Data shown:
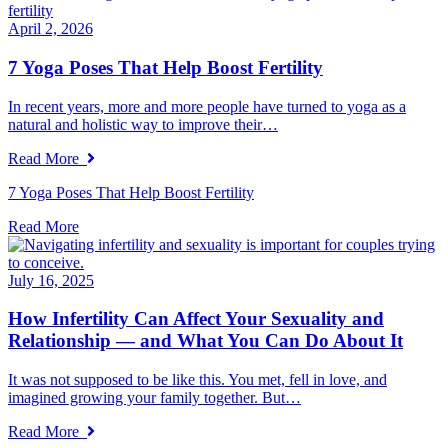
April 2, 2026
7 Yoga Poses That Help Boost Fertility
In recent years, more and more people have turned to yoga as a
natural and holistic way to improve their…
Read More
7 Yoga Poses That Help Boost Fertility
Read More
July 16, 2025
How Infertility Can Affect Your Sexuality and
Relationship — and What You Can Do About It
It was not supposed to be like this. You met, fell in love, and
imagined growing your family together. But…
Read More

* * *

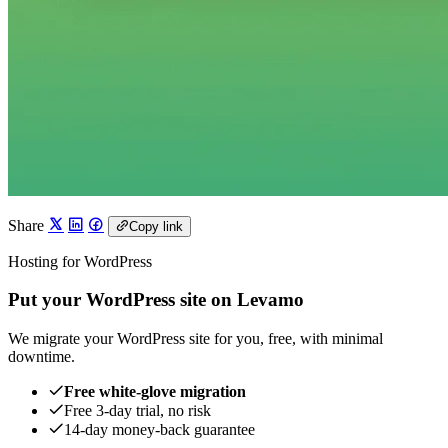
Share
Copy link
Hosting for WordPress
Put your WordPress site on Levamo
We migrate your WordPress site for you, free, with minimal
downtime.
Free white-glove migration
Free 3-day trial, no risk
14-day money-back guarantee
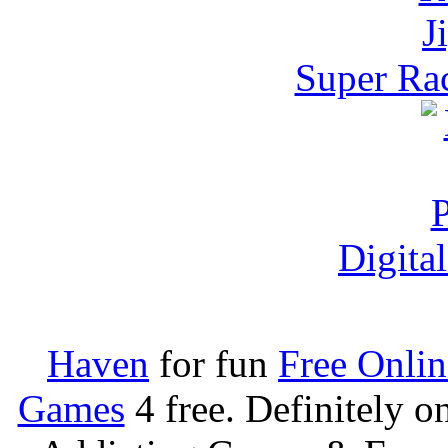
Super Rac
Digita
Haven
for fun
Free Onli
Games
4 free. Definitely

Goal of the exercise:
Lay out the lines of the entries as a Markdown table with the columns Row and Line, leaving out blank lines. Begin at the line that has "April 2, 2026" and stop after the line that has "July 16, 2025".

Written answer:
| Row | Line |
|---|---|
| 1 | April 2, 2026 |
| 2 | 7 Yoga Poses That Help Boost Fertility |
| 3 | In recent years, more and more people have turned to yoga as a |
| 4 | natural and holistic way to improve their… |
| 5 | Read More |
| 6 | 7 Yoga Poses That Help Boost Fertility |
| 7 | Read More |
| 8 | July 16, 2025 |